Dataset entries
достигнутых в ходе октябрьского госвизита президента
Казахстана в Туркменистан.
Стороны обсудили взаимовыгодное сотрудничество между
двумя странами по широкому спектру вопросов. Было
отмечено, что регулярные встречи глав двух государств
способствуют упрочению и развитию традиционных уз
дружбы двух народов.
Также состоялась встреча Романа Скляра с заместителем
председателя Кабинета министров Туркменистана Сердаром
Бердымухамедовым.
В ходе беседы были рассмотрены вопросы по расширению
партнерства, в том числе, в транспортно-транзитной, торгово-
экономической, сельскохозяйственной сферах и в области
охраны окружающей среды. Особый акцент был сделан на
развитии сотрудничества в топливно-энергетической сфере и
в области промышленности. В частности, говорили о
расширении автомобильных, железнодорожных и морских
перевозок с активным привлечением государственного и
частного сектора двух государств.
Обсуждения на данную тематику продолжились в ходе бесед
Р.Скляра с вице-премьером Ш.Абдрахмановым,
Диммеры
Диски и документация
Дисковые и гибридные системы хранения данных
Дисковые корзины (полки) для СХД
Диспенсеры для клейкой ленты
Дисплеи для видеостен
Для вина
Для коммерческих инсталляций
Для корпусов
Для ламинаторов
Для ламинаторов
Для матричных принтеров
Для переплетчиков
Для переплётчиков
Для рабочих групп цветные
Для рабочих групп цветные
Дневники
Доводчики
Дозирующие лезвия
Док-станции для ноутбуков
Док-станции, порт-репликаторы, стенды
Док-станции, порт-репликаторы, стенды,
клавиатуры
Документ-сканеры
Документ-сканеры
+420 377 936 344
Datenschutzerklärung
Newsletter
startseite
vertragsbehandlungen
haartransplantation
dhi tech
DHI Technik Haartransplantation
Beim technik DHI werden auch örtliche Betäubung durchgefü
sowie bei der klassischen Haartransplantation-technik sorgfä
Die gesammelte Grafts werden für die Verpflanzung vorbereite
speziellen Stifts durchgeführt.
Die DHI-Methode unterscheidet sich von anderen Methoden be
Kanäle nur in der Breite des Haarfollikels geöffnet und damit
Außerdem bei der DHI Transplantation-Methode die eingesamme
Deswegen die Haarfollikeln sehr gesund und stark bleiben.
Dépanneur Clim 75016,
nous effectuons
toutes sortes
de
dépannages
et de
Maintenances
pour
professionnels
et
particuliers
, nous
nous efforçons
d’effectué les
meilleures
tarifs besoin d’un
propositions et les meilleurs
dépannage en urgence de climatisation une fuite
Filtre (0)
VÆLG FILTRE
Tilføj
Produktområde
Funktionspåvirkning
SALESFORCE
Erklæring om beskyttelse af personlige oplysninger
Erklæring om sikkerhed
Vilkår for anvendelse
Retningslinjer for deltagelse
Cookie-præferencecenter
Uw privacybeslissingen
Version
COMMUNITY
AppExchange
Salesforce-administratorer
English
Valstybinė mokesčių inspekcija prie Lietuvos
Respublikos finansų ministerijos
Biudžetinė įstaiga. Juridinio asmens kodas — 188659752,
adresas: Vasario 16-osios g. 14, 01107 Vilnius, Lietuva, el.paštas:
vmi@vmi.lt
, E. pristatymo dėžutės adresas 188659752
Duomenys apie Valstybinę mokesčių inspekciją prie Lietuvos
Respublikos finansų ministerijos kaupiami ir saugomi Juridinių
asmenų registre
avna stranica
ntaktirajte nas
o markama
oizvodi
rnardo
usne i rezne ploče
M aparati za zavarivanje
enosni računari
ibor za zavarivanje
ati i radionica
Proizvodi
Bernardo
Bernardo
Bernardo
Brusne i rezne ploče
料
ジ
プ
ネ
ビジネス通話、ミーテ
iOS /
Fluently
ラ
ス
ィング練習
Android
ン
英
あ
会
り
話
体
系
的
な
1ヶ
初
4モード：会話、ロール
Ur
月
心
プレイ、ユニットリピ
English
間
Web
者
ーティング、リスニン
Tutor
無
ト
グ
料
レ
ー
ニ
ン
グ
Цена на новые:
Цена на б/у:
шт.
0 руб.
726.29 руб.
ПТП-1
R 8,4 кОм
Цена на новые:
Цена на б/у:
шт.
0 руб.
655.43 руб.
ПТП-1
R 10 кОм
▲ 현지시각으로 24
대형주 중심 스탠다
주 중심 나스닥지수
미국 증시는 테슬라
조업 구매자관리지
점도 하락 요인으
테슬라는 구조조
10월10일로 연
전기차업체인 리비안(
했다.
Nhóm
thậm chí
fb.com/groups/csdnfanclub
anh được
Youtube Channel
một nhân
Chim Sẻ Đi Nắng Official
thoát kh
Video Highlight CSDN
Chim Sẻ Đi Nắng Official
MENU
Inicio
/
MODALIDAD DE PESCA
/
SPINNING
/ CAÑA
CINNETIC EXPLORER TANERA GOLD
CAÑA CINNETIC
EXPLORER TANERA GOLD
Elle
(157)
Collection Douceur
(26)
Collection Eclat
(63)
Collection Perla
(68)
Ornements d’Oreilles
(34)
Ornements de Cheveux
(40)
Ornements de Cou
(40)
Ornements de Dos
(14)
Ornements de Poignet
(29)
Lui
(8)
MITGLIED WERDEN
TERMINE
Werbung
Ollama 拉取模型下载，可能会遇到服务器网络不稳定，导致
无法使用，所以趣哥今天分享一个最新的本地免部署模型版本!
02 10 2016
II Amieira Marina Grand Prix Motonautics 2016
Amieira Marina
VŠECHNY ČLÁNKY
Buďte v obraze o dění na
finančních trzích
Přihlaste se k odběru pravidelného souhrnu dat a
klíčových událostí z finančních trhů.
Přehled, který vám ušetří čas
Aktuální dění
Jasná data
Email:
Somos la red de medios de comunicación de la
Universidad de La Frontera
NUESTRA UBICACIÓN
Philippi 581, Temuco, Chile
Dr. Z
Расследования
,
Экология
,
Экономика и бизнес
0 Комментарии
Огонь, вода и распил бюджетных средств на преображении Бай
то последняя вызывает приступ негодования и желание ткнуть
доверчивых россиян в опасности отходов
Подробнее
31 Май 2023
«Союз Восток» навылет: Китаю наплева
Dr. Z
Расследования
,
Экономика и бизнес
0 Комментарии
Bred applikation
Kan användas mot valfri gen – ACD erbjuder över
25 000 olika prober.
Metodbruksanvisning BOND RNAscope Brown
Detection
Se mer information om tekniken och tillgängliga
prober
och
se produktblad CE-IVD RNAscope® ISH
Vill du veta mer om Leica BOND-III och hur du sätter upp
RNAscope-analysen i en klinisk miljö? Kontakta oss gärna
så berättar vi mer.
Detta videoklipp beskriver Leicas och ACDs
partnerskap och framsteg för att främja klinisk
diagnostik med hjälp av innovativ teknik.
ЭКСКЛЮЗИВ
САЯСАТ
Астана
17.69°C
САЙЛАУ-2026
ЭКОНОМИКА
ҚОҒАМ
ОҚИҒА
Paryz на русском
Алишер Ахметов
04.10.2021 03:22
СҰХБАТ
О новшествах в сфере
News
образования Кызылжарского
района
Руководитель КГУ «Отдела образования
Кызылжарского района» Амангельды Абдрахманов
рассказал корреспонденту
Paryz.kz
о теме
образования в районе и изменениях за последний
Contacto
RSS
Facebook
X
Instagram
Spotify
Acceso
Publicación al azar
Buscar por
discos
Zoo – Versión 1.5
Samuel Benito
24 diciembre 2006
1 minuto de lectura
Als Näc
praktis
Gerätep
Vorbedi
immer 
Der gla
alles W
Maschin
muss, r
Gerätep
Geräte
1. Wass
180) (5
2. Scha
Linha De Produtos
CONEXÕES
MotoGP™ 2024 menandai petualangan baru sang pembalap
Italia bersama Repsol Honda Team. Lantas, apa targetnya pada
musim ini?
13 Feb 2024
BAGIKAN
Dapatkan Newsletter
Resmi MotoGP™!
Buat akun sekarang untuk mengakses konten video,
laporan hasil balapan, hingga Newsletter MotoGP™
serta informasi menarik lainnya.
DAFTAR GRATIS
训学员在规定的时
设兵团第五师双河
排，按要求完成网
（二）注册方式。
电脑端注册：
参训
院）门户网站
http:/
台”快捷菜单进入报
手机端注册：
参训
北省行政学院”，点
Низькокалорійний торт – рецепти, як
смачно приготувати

**Try it:**
Go through the data and return each line where the word "Lietuvos" appears.

**Written answer:**
Valstybinė mokesčių inspekcija prie Lietuvos
Duomenys apie Valstybinę mokesčių inspekciją prie Lietuvos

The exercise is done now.